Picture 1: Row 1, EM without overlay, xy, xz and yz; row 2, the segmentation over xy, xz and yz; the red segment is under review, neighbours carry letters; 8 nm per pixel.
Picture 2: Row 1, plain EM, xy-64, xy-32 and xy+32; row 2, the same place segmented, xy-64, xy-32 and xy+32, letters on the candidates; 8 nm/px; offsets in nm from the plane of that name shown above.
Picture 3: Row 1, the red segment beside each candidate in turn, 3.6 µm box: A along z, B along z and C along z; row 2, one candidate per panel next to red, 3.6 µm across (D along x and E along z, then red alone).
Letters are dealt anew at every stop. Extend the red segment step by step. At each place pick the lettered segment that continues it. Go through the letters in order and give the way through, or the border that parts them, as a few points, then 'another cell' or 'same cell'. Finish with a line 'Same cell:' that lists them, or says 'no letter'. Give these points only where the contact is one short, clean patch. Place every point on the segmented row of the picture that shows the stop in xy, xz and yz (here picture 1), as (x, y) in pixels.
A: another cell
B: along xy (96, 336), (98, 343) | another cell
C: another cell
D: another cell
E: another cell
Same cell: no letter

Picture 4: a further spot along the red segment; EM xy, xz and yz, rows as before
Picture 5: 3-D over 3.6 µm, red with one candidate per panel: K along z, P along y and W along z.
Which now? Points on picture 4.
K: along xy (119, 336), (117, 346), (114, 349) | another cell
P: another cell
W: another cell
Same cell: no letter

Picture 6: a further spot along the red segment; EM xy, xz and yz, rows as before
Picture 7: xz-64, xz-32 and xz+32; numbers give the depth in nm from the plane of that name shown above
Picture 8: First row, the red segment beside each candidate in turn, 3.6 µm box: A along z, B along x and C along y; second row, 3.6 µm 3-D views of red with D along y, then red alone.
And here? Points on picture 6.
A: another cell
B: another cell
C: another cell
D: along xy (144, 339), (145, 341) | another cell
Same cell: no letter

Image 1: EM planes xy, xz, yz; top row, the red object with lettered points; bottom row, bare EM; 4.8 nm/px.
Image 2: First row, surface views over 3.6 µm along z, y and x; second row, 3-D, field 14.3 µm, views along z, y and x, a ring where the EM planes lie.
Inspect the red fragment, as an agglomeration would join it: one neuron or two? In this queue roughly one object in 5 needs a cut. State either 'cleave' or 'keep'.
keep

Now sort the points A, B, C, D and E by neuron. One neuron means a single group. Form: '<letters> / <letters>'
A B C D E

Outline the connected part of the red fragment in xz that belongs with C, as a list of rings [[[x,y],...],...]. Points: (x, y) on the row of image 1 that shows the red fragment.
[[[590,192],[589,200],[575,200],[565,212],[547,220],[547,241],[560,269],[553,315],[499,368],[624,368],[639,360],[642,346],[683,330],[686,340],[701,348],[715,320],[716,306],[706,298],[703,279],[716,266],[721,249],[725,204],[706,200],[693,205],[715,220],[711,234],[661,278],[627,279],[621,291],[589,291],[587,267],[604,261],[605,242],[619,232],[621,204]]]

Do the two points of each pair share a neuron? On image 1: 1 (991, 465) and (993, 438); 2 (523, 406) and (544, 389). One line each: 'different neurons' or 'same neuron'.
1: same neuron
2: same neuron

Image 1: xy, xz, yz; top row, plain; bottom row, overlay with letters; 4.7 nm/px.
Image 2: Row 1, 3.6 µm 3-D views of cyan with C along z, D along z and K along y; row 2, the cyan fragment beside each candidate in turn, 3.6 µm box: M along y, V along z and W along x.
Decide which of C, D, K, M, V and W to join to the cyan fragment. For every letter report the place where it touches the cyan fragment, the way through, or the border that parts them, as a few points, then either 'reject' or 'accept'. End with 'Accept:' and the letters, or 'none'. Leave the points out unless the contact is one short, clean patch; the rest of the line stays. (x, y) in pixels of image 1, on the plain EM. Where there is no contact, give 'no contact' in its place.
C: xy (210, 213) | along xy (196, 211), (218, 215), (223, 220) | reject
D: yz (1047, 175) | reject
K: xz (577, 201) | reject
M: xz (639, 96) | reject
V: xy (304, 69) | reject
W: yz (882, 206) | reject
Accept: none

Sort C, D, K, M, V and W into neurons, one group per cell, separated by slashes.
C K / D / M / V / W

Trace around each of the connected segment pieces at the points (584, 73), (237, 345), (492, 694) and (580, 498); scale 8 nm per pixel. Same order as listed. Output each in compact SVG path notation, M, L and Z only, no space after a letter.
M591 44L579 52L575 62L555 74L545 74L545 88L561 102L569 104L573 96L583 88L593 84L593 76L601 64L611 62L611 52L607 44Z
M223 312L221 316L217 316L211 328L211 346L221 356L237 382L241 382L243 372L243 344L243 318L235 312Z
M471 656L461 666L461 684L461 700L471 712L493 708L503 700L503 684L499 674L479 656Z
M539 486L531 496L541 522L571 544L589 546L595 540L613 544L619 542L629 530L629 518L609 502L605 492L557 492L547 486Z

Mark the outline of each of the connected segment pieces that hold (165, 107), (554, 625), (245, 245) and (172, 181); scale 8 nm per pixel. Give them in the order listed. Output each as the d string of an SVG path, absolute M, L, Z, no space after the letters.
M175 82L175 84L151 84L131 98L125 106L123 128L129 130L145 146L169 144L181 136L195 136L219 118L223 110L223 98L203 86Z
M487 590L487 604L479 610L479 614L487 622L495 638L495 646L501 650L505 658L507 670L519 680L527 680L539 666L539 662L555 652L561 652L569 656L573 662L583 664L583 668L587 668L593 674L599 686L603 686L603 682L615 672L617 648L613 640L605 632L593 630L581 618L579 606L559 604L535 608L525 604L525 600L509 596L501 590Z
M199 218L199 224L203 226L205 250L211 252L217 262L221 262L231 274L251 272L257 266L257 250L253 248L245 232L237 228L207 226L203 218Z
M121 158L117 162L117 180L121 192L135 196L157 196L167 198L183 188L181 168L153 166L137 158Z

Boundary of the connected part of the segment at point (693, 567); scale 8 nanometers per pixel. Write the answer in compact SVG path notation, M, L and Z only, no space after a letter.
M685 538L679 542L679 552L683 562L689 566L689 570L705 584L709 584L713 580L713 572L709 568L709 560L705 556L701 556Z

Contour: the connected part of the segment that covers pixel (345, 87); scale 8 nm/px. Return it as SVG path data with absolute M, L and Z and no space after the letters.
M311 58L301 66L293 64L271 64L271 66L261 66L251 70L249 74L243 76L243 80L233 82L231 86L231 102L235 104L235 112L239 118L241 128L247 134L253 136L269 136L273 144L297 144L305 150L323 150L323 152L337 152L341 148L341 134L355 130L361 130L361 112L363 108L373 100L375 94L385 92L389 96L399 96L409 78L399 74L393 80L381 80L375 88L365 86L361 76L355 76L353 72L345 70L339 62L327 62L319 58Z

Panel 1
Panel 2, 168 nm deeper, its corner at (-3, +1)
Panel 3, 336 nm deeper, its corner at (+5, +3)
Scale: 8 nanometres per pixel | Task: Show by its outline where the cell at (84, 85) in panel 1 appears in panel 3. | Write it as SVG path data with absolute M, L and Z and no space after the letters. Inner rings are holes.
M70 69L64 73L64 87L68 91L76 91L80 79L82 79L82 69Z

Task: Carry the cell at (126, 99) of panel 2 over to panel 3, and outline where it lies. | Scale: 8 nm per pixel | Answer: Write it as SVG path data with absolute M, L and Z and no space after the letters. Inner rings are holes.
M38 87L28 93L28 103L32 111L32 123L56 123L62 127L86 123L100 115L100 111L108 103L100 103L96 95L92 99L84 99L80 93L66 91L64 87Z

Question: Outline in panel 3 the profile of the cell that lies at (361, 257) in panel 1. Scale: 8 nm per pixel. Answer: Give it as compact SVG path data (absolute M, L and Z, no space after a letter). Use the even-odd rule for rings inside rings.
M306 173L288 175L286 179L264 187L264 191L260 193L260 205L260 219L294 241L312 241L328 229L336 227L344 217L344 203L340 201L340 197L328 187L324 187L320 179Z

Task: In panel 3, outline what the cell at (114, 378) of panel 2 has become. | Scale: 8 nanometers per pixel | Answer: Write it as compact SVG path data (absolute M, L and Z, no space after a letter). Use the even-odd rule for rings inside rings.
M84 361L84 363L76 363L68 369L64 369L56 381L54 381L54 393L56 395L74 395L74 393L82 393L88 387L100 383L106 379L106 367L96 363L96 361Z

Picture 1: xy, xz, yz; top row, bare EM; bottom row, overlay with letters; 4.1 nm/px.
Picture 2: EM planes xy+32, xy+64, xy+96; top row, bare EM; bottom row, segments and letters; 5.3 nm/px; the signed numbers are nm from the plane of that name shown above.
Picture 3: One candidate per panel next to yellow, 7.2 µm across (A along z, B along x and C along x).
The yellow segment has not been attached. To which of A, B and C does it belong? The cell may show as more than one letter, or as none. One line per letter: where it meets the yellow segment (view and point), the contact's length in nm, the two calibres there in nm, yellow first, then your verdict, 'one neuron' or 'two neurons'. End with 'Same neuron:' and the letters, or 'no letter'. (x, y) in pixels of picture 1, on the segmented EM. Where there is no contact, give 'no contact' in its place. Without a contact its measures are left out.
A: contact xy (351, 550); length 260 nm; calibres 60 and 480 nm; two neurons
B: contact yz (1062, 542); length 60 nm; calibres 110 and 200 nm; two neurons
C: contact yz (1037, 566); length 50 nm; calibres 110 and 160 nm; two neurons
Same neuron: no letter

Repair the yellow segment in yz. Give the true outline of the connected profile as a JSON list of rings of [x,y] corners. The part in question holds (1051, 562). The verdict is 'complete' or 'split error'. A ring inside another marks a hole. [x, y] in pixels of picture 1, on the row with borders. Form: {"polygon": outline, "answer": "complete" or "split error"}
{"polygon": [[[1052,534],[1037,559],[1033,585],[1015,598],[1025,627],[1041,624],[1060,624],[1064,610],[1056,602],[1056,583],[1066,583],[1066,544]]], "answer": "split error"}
********************
Your instructions: Begin with the first line of the listing and copy exactly through the line that contains "Picture 2: Row", please, keeping both ends and leaving out everything after.

Answer:
Picture 1: Row 1, EM without overlay, xy, xz and yz; row 2, the segmentation over xy, xz and yz; the red segment is under review, neighbours carry letters; 8 nm per pixel.
Picture 2: Row 1, plain EM, xy-64, xy-32 and xy+32; row 2, the same place segmented, xy-64, xy-32 and xy+32, letters on the candidates; 8 nm/px; offsets in nm from the plane of that name shown above.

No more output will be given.